Righe del dataset:

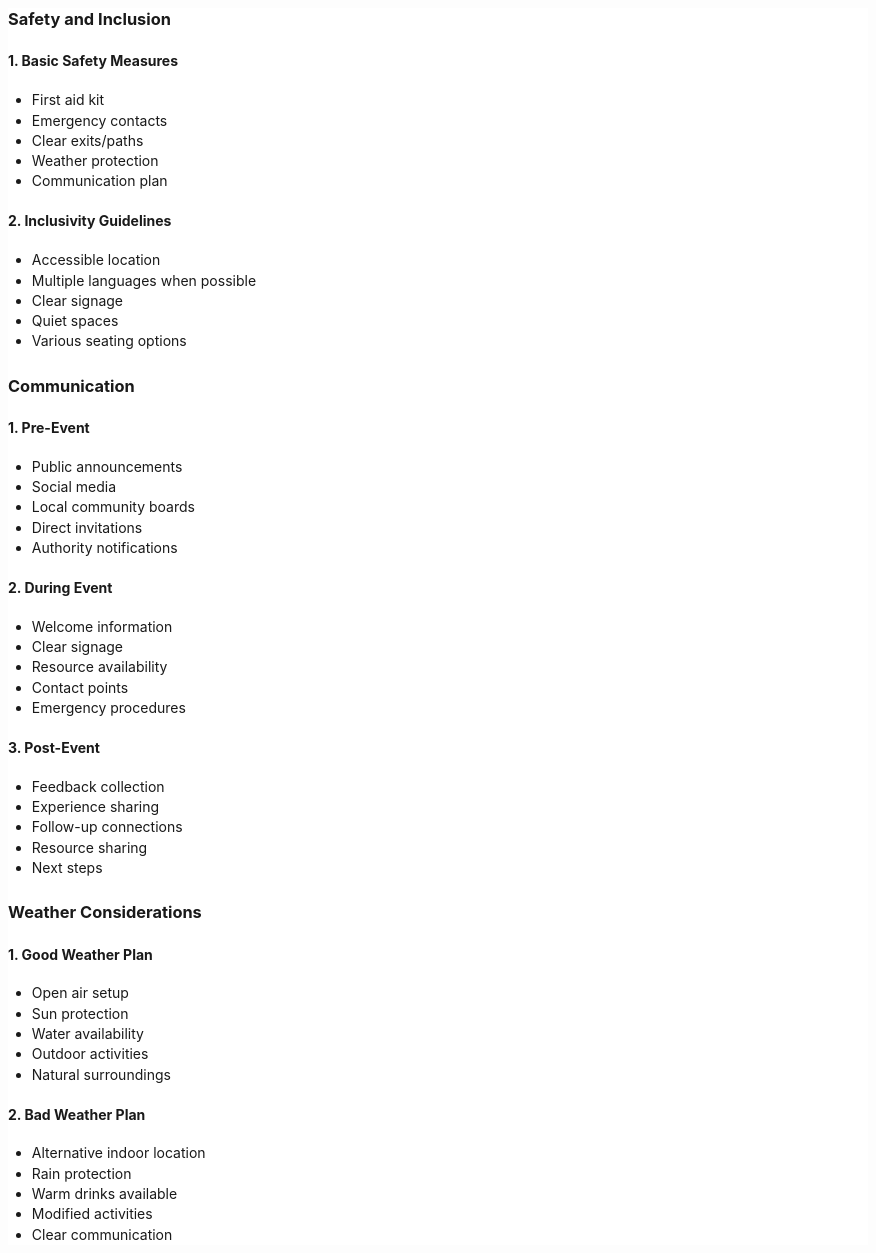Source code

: ### Safety and Inclusion

#### 1. Basic Safety Measures
- First aid kit
- Emergency contacts
- Clear exits/paths
- Weather protection
- Communication plan

#### 2. Inclusivity Guidelines
- Accessible location
- Multiple languages when possible
- Clear signage
- Quiet spaces
- Various seating options

### Communication

#### 1. Pre-Event
- Public announcements
- Social media
- Local community boards
- Direct invitations
- Authority notifications

#### 2. During Event
- Welcome information
- Clear signage
- Resource availability
- Contact points
- Emergency procedures

#### 3. Post-Event
- Feedback collection
- Experience sharing
- Follow-up connections
- Resource sharing
- Next steps

### Weather Considerations

#### 1. Good Weather Plan
- Open air setup
- Sun protection
- Water availability
- Outdoor activities
- Natural surroundings

#### 2. Bad Weather Plan
- Alternative indoor location
- Rain protection
- Warm drinks available
- Modified activities
- Clear communication
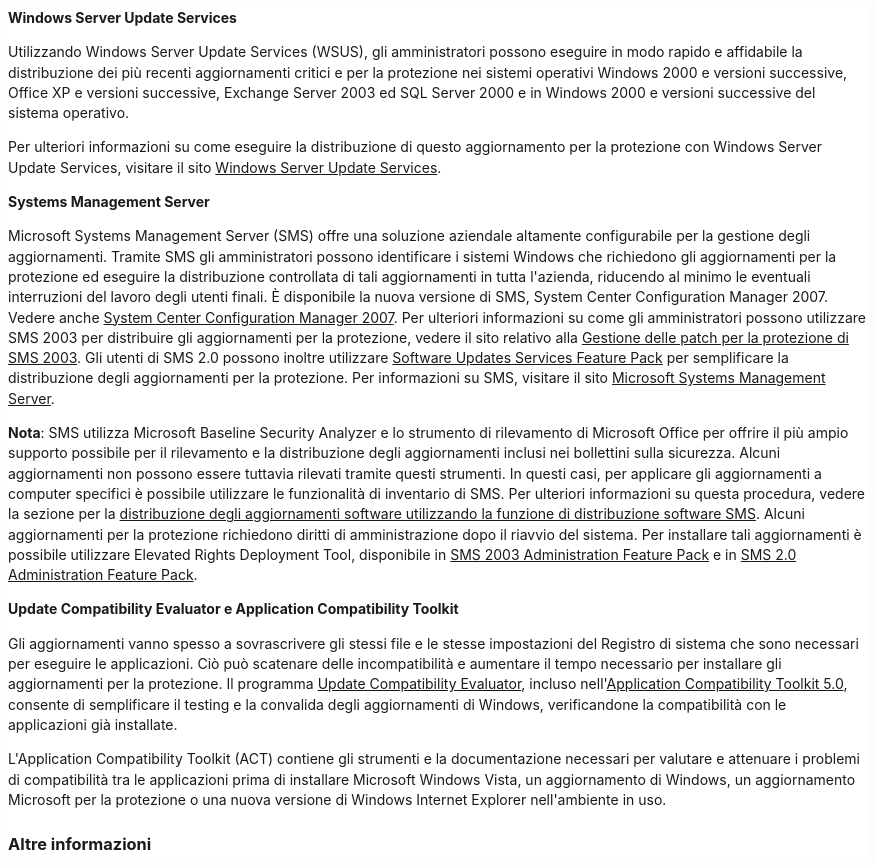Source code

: **Windows Server Update Services**

Utilizzando Windows Server Update Services (WSUS), gli amministratori possono eseguire in modo rapido e affidabile la distribuzione dei più recenti aggiornamenti critici e per la protezione nei sistemi operativi Windows 2000 e versioni successive, Office XP e versioni successive, Exchange Server 2003 ed SQL Server 2000 e in Windows 2000 e versioni successive del sistema operativo.

Per ulteriori informazioni su come eseguire la distribuzione di questo aggiornamento per la protezione con Windows Server Update Services, visitare il sito [Windows Server Update Services](http://technet.microsoft.com/wsus/bb466208.aspx).

**Systems Management Server**

Microsoft Systems Management Server (SMS) offre una soluzione aziendale altamente configurabile per la gestione degli aggiornamenti. Tramite SMS gli amministratori possono identificare i sistemi Windows che richiedono gli aggiornamenti per la protezione ed eseguire la distribuzione controllata di tali aggiornamenti in tutta l'azienda, riducendo al minimo le eventuali interruzioni del lavoro degli utenti finali. È disponibile la nuova versione di SMS, System Center Configuration Manager 2007. Vedere anche [System Center Configuration Manager 2007](http://technet.microsoft.com/library/bb735860.aspx). Per ulteriori informazioni su come gli amministratori possono utilizzare SMS 2003 per distribuire gli aggiornamenti per la protezione, vedere il sito relativo alla [Gestione delle patch per la protezione di SMS 2003](http://www.microsoft.com/italy/technet/security/bulletin/ms07-22939). Gli utenti di SMS 2.0 possono inoltre utilizzare [Software Updates Services Feature Pack](http://technet.microsoft.com/it-it/sms/bb676802.aspx) per semplificare la distribuzione degli aggiornamenti per la protezione. Per informazioni su SMS, visitare il sito [Microsoft Systems Management Server](http://www.microsoft.com/italy/server/smserver/default.mspx).

**Nota**: SMS utilizza Microsoft Baseline Security Analyzer e lo strumento di rilevamento di Microsoft Office per offrire il più ampio supporto possibile per il rilevamento e la distribuzione degli aggiornamenti inclusi nei bollettini sulla sicurezza. Alcuni aggiornamenti non possono essere tuttavia rilevati tramite questi strumenti. In questi casi, per applicare gli aggiornamenti a computer specifici è possibile utilizzare le funzionalità di inventario di SMS. Per ulteriori informazioni su questa procedura, vedere la sezione per la [distribuzione degli aggiornamenti software utilizzando la funzione di distribuzione software SMS](http://technet.microsoft.com/it-it/library/cc917507.aspx). Alcuni aggiornamenti per la protezione richiedono diritti di amministrazione dopo il riavvio del sistema. Per installare tali aggiornamenti è possibile utilizzare Elevated Rights Deployment Tool, disponibile in [SMS 2003 Administration Feature Pack](http://technet.microsoft.com/it-it/sms/bb676767.aspx) e in [SMS 2.0 Administration Feature Pack](http://technet.microsoft.com/it-it/sms/bb676800.aspx).

**Update Compatibility Evaluator e Application Compatibility Toolkit**

Gli aggiornamenti vanno spesso a sovrascrivere gli stessi file e le stesse impostazioni del Registro di sistema che sono necessari per eseguire le applicazioni. Ciò può scatenare delle incompatibilità e aumentare il tempo necessario per installare gli aggiornamenti per la protezione. Il programma [Update Compatibility Evaluator](http://technet.microsoft.com/library/cc766043.aspx), incluso nell'[Application Compatibility Toolkit 5.0](http://www.microsoft.com/downloads/details.aspx?familyid=24da89e9-b581-47b0-b45e-492dd6da2971&displaylang=en), consente di semplificare il testing e la convalida degli aggiornamenti di Windows, verificandone la compatibilità con le applicazioni già installate.

L'Application Compatibility Toolkit (ACT) contiene gli strumenti e la documentazione necessari per valutare e attenuare i problemi di compatibilità tra le applicazioni prima di installare Microsoft Windows Vista, un aggiornamento di Windows, un aggiornamento Microsoft per la protezione o una nuova versione di Windows Internet Explorer nell'ambiente in uso.

### Altre informazioni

Consegna:
Trascrivi fedelmente tutte le righe qui sopra, senza includere le immagini nella risposta.

Risposta:
Source code

: ### Safety and Inclusion

#### 1. Basic Safety Measures
- First aid kit
- Emergency contacts
- Clear exits/paths
- Weather protection
- Communication plan

#### 2. Inclusivity Guidelines
- Accessible location
- Multiple languages when possible
- Clear signage
- Quiet spaces
- Various seating options

### Communication

#### 1. Pre-Event
- Public announcements
- Social media
- Local community boards
- Direct invitations
- Authority notifications

#### 2. During Event
- Welcome information
- Clear signage
- Resource availability
- Contact points
- Emergency procedures

#### 3. Post-Event
- Feedback collection
- Experience sharing
- Follow-up connections
- Resource sharing
- Next steps

### Weather Considerations

#### 1. Good Weather Plan
- Open air setup
- Sun protection
- Water availability
- Outdoor activities
- Natural surroundings

#### 2. Bad Weather Plan
- Alternative indoor location
- Rain protection
- Warm drinks available
- Modified activities
- Clear communication
Source code

: **Windows Server Update Services**

Utilizzando Windows Server Update Services (WSUS), gli amministratori possono eseguire in modo rapido e affidabile la distribuzione dei più recenti aggiornamenti critici e per la protezione nei sistemi operativi Windows 2000 e versioni successive, Office XP e versioni successive, Exchange Server 2003 ed SQL Server 2000 e in Windows 2000 e versioni successive del sistema operativo.

Per ulteriori informazioni su come eseguire la distribuzione di questo aggiornamento per la protezione con Windows Server Update Services, visitare il sito [Windows Server Update Services](http://technet.microsoft.com/wsus/bb466208.aspx).

**Systems Management Server**

Microsoft Systems Management Server (SMS) offre una soluzione aziendale altamente configurabile per la gestione degli aggiornamenti. Tramite SMS gli amministratori possono identificare i sistemi Windows che richiedono gli aggiornamenti per la protezione ed eseguire la distribuzione controllata di tali aggiornamenti in tutta l'azienda, riducendo al minimo le eventuali interruzioni del lavoro degli utenti finali. È disponibile la nuova versione di SMS, System Center Configuration Manager 2007. Vedere anche [System Center Configuration Manager 2007](http://technet.microsoft.com/library/bb735860.aspx). Per ulteriori informazioni su come gli amministratori possono utilizzare SMS 2003 per distribuire gli aggiornamenti per la protezione, vedere il sito relativo alla [Gestione delle patch per la protezione di SMS 2003](http://www.microsoft.com/italy/technet/security/bulletin/ms07-22939). Gli utenti di SMS 2.0 possono inoltre utilizzare [Software Updates Services Feature Pack](http://technet.microsoft.com/it-it/sms/bb676802.aspx) per semplificare la distribuzione degli aggiornamenti per la protezione. Per informazioni su SMS, visitare il sito [Microsoft Systems Management Server](http://www.microsoft.com/italy/server/smserver/default.mspx).

**Nota**: SMS utilizza Microsoft Baseline Security Analyzer e lo strumento di rilevamento di Microsoft Office per offrire il più ampio supporto possibile per il rilevamento e la distribuzione degli aggiornamenti inclusi nei bollettini sulla sicurezza. Alcuni aggiornamenti non possono essere tuttavia rilevati tramite questi strumenti. In questi casi, per applicare gli aggiornamenti a computer specifici è possibile utilizzare le funzionalità di inventario di SMS. Per ulteriori informazioni su questa procedura, vedere la sezione per la [distribuzione degli aggiornamenti software utilizzando la funzione di distribuzione software SMS](http://technet.microsoft.com/it-it/library/cc917507.aspx). Alcuni aggiornamenti per la protezione richiedono diritti di amministrazione dopo il riavvio del sistema. Per installare tali aggiornamenti è possibile utilizzare Elevated Rights Deployment Tool, disponibile in [SMS 2003 Administration Feature Pack](http://technet.microsoft.com/it-it/sms/bb676767.aspx) e in [SMS 2.0 Administration Feature Pack](http://technet.microsoft.com/it-it/sms/bb676800.aspx).

**Update Compatibility Evaluator e Application Compatibility Toolkit**

Gli aggiornamenti vanno spesso a sovrascrivere gli stessi file e le stesse impostazioni del Registro di sistema che sono necessari per eseguire le applicazioni. Ciò può scatenare delle incompatibilità e aumentare il tempo necessario per installare gli aggiornamenti per la protezione. Il programma [Update Compatibility Evaluator](http://technet.microsoft.com/library/cc766043.aspx), incluso nell'[Application Compatibility Toolkit 5.0](http://www.microsoft.com/downloads/details.aspx?familyid=24da89e9-b581-47b0-b45e-492dd6da2971&displaylang=en), consente di semplificare il testing e la convalida degli aggiornamenti di Windows, verificandone la compatibilità con le applicazioni già installate.

L'Application Compatibility Toolkit (ACT) contiene gli strumenti e la documentazione necessari per valutare e attenuare i problemi di compatibilità tra le applicazioni prima di installare Microsoft Windows Vista, un aggiornamento di Windows, un aggiornamento Microsoft per la protezione o una nuova versione di Windows Internet Explorer nell'ambiente in uso.

### Altre informazioni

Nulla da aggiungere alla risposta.